A presença do fator de proteção solar (FPS) em itens como bases, hidratantes e primers ganhou espaço nas prateleiras e na rotina de beleza. Especialistas ressaltam, porém, que esses cosméticos não substituem o protetor solar tradicional.
No Brasil, o câncer de pele é o tipo mais comum, respondendo por cerca de 30% dos tumores malignos, segundo o INCA. Com identificação precoce, a cura pode superar 90%, destacando a fotoproteção como cuidado contínuo.
Além disso, profissionais lembram que produtos com FPS funcionam como complemento, integrado a uma estratégia de proteção. O protetor solar continua sendo a defesa principal contra radiação ultravioleta.
Como funciona a proteção
A avaliação de protetores solares segue critérios específicos, incluindo o FPS para UVB e a proteção contra UVA. Métodos como o PPD também ajudam a medir a eficiência na pele, além de resistência à água e à aplicação uniforme.

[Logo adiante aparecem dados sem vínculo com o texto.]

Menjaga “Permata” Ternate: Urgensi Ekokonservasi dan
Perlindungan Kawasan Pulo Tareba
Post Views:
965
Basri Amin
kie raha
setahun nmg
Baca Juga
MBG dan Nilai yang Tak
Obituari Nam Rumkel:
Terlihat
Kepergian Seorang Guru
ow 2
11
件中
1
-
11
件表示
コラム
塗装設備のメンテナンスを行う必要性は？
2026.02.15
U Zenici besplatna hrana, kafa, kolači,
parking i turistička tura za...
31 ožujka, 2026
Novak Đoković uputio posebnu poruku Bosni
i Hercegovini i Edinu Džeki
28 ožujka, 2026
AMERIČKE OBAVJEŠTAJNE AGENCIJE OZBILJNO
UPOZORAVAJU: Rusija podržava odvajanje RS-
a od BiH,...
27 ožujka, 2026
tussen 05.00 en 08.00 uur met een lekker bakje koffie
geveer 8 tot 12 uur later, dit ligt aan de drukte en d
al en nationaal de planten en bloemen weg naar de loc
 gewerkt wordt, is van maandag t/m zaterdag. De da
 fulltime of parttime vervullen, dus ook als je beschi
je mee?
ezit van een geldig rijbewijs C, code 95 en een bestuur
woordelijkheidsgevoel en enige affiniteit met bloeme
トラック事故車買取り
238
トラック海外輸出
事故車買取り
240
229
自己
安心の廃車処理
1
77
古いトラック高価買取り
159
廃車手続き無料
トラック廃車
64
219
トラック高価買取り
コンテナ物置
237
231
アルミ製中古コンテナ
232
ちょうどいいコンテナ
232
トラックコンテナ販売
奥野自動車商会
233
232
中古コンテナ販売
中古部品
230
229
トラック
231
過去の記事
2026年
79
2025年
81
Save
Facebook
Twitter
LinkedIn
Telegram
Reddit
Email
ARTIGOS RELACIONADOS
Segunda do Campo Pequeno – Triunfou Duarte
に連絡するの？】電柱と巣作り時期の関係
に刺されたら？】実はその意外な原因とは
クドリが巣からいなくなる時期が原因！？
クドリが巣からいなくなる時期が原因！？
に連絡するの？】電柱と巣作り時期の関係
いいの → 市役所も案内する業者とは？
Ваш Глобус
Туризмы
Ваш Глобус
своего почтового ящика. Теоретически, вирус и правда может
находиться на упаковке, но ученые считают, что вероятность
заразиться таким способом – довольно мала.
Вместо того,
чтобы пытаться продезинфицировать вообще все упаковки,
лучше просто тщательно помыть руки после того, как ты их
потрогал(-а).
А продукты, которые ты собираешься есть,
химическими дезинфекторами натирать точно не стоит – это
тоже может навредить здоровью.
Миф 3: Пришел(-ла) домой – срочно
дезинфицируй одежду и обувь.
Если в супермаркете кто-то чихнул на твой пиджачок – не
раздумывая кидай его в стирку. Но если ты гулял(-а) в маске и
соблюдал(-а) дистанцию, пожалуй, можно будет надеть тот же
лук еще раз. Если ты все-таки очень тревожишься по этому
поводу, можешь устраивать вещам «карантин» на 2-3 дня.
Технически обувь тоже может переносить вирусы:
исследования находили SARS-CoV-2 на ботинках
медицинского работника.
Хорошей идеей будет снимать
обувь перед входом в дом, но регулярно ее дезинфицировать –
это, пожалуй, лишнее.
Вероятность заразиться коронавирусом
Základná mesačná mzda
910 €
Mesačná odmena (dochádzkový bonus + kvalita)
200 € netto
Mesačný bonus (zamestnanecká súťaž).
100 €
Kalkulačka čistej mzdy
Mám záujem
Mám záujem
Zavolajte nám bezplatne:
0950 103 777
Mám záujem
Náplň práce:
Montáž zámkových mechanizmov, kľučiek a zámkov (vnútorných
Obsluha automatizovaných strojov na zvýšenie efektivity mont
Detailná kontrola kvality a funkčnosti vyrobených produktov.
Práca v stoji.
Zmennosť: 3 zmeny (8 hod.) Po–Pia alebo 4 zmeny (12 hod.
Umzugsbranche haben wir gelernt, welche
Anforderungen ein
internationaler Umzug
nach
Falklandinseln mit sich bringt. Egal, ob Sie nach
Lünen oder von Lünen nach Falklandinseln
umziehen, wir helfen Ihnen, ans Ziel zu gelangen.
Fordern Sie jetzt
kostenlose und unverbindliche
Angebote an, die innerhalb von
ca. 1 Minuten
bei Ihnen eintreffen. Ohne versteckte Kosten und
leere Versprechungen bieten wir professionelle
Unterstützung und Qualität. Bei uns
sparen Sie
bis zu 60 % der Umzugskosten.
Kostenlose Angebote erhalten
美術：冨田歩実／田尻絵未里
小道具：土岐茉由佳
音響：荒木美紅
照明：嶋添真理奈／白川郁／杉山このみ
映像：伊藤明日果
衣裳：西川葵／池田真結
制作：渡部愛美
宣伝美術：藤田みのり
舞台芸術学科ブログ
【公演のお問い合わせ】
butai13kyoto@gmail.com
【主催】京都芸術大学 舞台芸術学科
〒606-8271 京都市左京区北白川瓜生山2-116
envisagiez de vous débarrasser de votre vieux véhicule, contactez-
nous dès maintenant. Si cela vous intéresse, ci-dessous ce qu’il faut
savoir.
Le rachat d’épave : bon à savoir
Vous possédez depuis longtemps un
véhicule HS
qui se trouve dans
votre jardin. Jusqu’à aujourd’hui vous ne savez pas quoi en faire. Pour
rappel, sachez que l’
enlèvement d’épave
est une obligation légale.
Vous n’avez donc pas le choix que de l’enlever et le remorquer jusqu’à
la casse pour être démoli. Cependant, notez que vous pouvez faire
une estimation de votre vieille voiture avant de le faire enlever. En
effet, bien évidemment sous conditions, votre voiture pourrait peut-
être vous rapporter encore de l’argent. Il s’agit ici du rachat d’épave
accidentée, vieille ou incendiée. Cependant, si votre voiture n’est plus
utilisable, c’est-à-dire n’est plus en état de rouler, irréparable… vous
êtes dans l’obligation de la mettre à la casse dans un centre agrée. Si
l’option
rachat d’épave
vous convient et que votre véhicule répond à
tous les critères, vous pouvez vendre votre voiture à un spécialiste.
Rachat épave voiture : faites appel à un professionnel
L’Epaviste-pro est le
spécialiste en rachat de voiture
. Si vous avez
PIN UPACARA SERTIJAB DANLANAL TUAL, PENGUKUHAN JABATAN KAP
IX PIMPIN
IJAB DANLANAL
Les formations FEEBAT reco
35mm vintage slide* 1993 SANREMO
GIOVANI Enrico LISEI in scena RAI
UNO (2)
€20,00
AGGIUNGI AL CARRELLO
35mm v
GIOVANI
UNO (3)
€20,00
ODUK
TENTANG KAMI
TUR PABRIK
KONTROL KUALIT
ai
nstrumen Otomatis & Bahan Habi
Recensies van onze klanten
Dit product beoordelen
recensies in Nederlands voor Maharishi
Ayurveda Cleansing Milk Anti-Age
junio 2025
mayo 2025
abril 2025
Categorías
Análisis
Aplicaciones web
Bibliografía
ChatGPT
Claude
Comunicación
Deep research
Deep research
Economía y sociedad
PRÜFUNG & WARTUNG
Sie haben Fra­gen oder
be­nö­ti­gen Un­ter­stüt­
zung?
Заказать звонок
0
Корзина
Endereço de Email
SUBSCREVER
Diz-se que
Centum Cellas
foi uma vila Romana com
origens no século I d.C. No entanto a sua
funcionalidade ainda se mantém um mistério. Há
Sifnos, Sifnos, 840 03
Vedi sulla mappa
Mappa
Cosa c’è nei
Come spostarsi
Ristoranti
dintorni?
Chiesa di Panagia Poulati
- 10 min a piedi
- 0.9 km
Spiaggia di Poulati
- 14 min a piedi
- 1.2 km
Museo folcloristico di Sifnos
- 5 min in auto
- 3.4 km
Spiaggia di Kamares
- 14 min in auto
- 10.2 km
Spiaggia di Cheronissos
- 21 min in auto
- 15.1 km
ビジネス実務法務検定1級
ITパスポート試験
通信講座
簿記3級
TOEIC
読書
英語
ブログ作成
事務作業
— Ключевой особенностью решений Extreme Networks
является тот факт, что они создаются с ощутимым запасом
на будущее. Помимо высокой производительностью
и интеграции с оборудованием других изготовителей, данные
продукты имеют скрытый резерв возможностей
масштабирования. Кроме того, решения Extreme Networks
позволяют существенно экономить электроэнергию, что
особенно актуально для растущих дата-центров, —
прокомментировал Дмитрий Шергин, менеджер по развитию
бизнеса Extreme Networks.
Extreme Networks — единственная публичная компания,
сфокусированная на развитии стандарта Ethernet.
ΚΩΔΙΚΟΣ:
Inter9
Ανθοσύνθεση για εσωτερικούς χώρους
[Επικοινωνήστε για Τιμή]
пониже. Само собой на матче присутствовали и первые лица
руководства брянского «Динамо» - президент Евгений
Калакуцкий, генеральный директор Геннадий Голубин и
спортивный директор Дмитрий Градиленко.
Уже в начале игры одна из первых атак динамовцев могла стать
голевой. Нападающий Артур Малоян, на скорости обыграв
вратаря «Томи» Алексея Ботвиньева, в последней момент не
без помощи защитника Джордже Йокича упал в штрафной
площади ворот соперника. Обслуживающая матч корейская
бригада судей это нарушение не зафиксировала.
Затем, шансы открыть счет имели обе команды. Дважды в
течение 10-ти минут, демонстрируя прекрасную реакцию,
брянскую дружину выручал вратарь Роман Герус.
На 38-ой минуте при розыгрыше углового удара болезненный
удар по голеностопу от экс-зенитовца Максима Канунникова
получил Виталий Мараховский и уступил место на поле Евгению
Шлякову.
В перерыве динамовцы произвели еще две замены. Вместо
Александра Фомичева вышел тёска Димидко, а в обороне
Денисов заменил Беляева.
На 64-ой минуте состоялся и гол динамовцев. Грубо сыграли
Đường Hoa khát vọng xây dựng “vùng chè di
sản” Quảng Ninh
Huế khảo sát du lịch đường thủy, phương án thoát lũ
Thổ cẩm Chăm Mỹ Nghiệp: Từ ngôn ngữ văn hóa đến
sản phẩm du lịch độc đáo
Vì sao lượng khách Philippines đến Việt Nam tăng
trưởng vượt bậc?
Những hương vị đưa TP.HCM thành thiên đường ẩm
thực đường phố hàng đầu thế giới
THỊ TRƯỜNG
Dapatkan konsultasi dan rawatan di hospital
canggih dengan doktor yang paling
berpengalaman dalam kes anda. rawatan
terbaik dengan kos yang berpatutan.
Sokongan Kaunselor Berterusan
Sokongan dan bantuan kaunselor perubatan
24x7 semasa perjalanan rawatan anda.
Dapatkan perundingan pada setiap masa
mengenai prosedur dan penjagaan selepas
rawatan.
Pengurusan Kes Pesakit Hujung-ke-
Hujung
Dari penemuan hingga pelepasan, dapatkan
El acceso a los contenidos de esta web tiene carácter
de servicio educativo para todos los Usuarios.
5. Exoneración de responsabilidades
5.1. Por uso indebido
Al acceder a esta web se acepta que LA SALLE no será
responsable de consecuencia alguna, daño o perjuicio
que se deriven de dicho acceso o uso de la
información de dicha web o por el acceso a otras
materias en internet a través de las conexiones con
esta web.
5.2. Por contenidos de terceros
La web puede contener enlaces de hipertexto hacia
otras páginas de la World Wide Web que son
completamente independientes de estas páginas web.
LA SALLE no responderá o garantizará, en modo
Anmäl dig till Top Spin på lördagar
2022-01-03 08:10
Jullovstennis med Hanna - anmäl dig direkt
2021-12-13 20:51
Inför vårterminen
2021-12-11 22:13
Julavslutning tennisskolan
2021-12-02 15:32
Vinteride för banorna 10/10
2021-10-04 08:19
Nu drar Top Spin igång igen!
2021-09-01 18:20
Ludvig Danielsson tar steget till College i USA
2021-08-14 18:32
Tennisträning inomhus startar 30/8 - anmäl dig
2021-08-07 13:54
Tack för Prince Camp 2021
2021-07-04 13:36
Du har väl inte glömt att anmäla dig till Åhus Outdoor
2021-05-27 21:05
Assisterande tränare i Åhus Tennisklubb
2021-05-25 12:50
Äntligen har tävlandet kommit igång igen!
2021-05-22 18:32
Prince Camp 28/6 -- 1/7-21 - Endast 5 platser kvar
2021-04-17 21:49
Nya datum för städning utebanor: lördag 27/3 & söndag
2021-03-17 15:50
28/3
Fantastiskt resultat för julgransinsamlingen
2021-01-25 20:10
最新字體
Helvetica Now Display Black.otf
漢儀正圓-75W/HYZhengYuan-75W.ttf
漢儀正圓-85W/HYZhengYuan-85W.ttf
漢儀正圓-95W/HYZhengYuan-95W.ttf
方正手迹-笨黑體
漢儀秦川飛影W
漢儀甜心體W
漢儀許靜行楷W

Já os cosméticos com FPS não passam pelos mesmos padrões de rigidez. Eles indicam que não substituem protetores solares e têm critérios de avaliação menos rigorosos, especialmente na resistência à água e ao suor.
Desafios da prática cotidiana
Observa-se que a quantidade aplicada de itens multifuncionais costuma ser menor do que a necessária para atingir o FPS indicado. A reaplicação ao longo do dia é rara, reduzindo a proteção efetiva.
Especialistas destacam que, a partir do FPS 30, o ganho de proteção não é linear, mas pode ajudar a compensar variações de uso. Mesmo em ambientes urbanos, a exposição à radiação é constante.